Records from a collection:
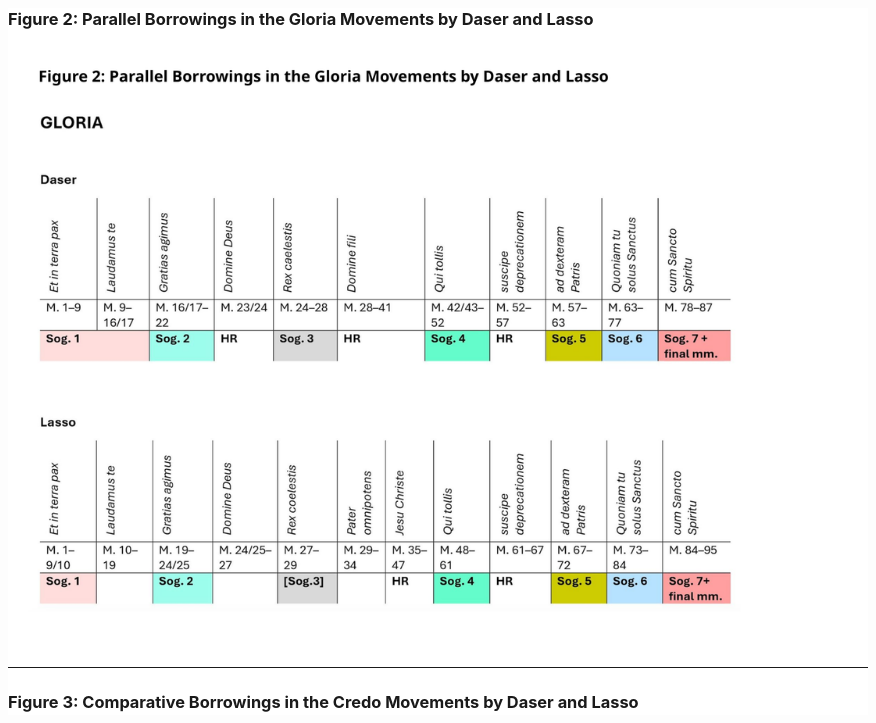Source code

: 

### Figure 2:  Parallel Borrowings in the Gloria Movements by Daser and Lasso


<img src="SVG/Daser_Lasso_Figure_2.svg" alt="Gloria Borrowings" style="width: 100%; max-width: 800px;">

---


### Figure 3:  Comparative Borrowings in the Credo Movements by Daser and Lasso


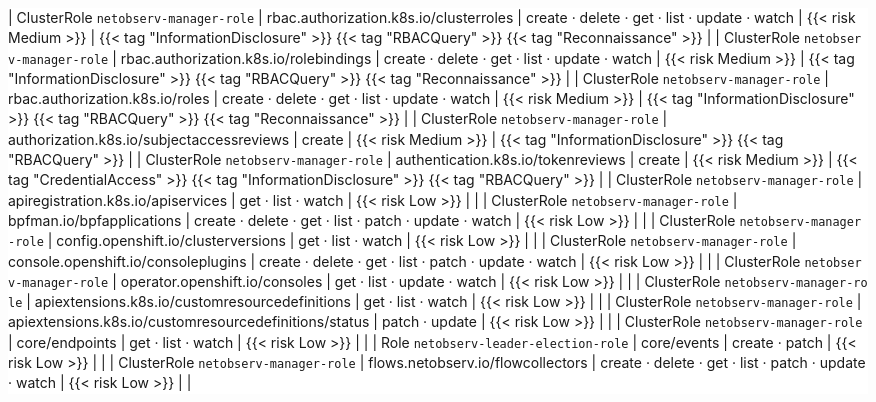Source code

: | ClusterRole `netobserv-manager-role`  | rbac.authorization.k8s.io/clusterroles                                            | create · delete · get · list · update · watch         | {{< risk Medium >}}   | {{< tag "InformationDisclosure" >}} {{< tag "RBACQuery" >}} {{< tag "Reconnaissance" >}}                                                                                 |
| ClusterRole `netobserv-manager-role`  | rbac.authorization.k8s.io/rolebindings                                            | create · delete · get · list · update · watch         | {{< risk Medium >}}   | {{< tag "InformationDisclosure" >}} {{< tag "RBACQuery" >}} {{< tag "Reconnaissance" >}}                                                                                 |
| ClusterRole `netobserv-manager-role`  | rbac.authorization.k8s.io/roles                                                   | create · delete · get · list · update · watch         | {{< risk Medium >}}   | {{< tag "InformationDisclosure" >}} {{< tag "RBACQuery" >}} {{< tag "Reconnaissance" >}}                                                                                 |
| ClusterRole `netobserv-manager-role`  | authorization.k8s.io/subjectaccessreviews                                         | create                                                | {{< risk Medium >}}   | {{< tag "InformationDisclosure" >}} {{< tag "RBACQuery" >}}                                                                                                              |
| ClusterRole `netobserv-manager-role`  | authentication.k8s.io/tokenreviews                                                | create                                                | {{< risk Medium >}}   | {{< tag "CredentialAccess" >}} {{< tag "InformationDisclosure" >}} {{< tag "RBACQuery" >}}                                                                               |
| ClusterRole `netobserv-manager-role`  | apiregistration.k8s.io/apiservices                                                | get · list · watch                                    | {{< risk Low >}}      |                                                                                                                                                                          |
| ClusterRole `netobserv-manager-role`  | bpfman.io/bpfapplications                                                         | create · delete · get · list · patch · update · watch | {{< risk Low >}}      |                                                                                                                                                                          |
| ClusterRole `netobserv-manager-role`  | config.openshift.io/clusterversions                                               | get · list · watch                                    | {{< risk Low >}}      |                                                                                                                                                                          |
| ClusterRole `netobserv-manager-role`  | console.openshift.io/consoleplugins                                               | create · delete · get · list · patch · update · watch | {{< risk Low >}}      |                                                                                                                                                                          |
| ClusterRole `netobserv-manager-role`  | operator.openshift.io/consoles                                                    | get · list · update · watch                           | {{< risk Low >}}      |                                                                                                                                                                          |
| ClusterRole `netobserv-manager-role`  | apiextensions.k8s.io/customresourcedefinitions                                    | get · list · watch                                    | {{< risk Low >}}      |                                                                                                                                                                          |
| ClusterRole `netobserv-manager-role`  | apiextensions.k8s.io/customresourcedefinitions/status                             | patch · update                                        | {{< risk Low >}}      |                                                                                                                                                                          |
| ClusterRole `netobserv-manager-role`  | core/endpoints                                                                    | get · list · watch                                    | {{< risk Low >}}      |                                                                                                                                                                          |
| Role `netobserv-leader-election-role` | core/events                                                                       | create · patch                                        | {{< risk Low >}}      |                                                                                                                                                                          |
| ClusterRole `netobserv-manager-role`  | flows.netobserv.io/flowcollectors                                                 | create · delete · get · list · patch · update · watch | {{< risk Low >}}      |                                                                                                                                                                          |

Problem to solve
Copy every record exactly as written, leaving out the pictures.

Solution
Source code

: 

### Figure 2:  Parallel Borrowings in the Gloria Movements by Daser and Lasso


<img src="SVG/Daser_Lasso_Figure_2.svg" alt="Gloria Borrowings" style="width: 100%; max-width: 800px;">

---


### Figure 3:  Comparative Borrowings in the Credo Movements by Daser and Lasso


Source code

: | ClusterRole `netobserv-manager-role`  | rbac.authorization.k8s.io/clusterroles                                            | create · delete · get · list · update · watch         | {{< risk Medium >}}   | {{< tag "InformationDisclosure" >}} {{< tag "RBACQuery" >}} {{< tag "Reconnaissance" >}}                                                                                 |
| ClusterRole `netobserv-manager-role`  | rbac.authorization.k8s.io/rolebindings                                            | create · delete · get · list · update · watch         | {{< risk Medium >}}   | {{< tag "InformationDisclosure" >}} {{< tag "RBACQuery" >}} {{< tag "Reconnaissance" >}}                                                                                 |
| ClusterRole `netobserv-manager-role`  | rbac.authorization.k8s.io/roles                                                   | create · delete · get · list · update · watch         | {{< risk Medium >}}   | {{< tag "InformationDisclosure" >}} {{< tag "RBACQuery" >}} {{< tag "Reconnaissance" >}}                                                                                 |
| ClusterRole `netobserv-manager-role`  | authorization.k8s.io/subjectaccessreviews                                         | create                                                | {{< risk Medium >}}   | {{< tag "InformationDisclosure" >}} {{< tag "RBACQuery" >}}                                                                                                              |
| ClusterRole `netobserv-manager-role`  | authentication.k8s.io/tokenreviews                                                | create                                                | {{< risk Medium >}}   | {{< tag "CredentialAccess" >}} {{< tag "InformationDisclosure" >}} {{< tag "RBACQuery" >}}                                                                               |
| ClusterRole `netobserv-manager-role`  | apiregistration.k8s.io/apiservices                                                | get · list · watch                                    | {{< risk Low >}}      |                                                                                                                                                                          |
| ClusterRole `netobserv-manager-role`  | bpfman.io/bpfapplications                                                         | create · delete · get · list · patch · update · watch | {{< risk Low >}}      |                                                                                                                                                                          |
| ClusterRole `netobserv-manager-role`  | config.openshift.io/clusterversions                                               | get · list · watch                                    | {{< risk Low >}}      |                                                                                                                                                                          |
| ClusterRole `netobserv-manager-role`  | console.openshift.io/consoleplugins                                               | create · delete · get · list · patch · update · watch | {{< risk Low >}}      |                                                                                                                                                                          |
| ClusterRole `netobserv-manager-role`  | operator.openshift.io/consoles                                                    | get · list · update · watch                           | {{< risk Low >}}      |                                                                                                                                                                          |
| ClusterRole `netobserv-manager-role`  | apiextensions.k8s.io/customresourcedefinitions                                    | get · list · watch                                    | {{< risk Low >}}      |                                                                                                                                                                          |
| ClusterRole `netobserv-manager-role`  | apiextensions.k8s.io/customresourcedefinitions/status                             | patch · update                                        | {{< risk Low >}}      |                                                                                                                                                                          |
| ClusterRole `netobserv-manager-role`  | core/endpoints                                                                    | get · list · watch                                    | {{< risk Low >}}      |                                                                                                                                                                          |
| Role `netobserv-leader-election-role` | core/events                                                                       | create · patch                                        | {{< risk Low >}}      |                                                                                                                                                                          |
| ClusterRole `netobserv-manager-role`  | flows.netobserv.io/flowcollectors                                                 | create · delete · get · list · patch · update · watch | {{< risk Low >}}      |                                                                                                                                                                          |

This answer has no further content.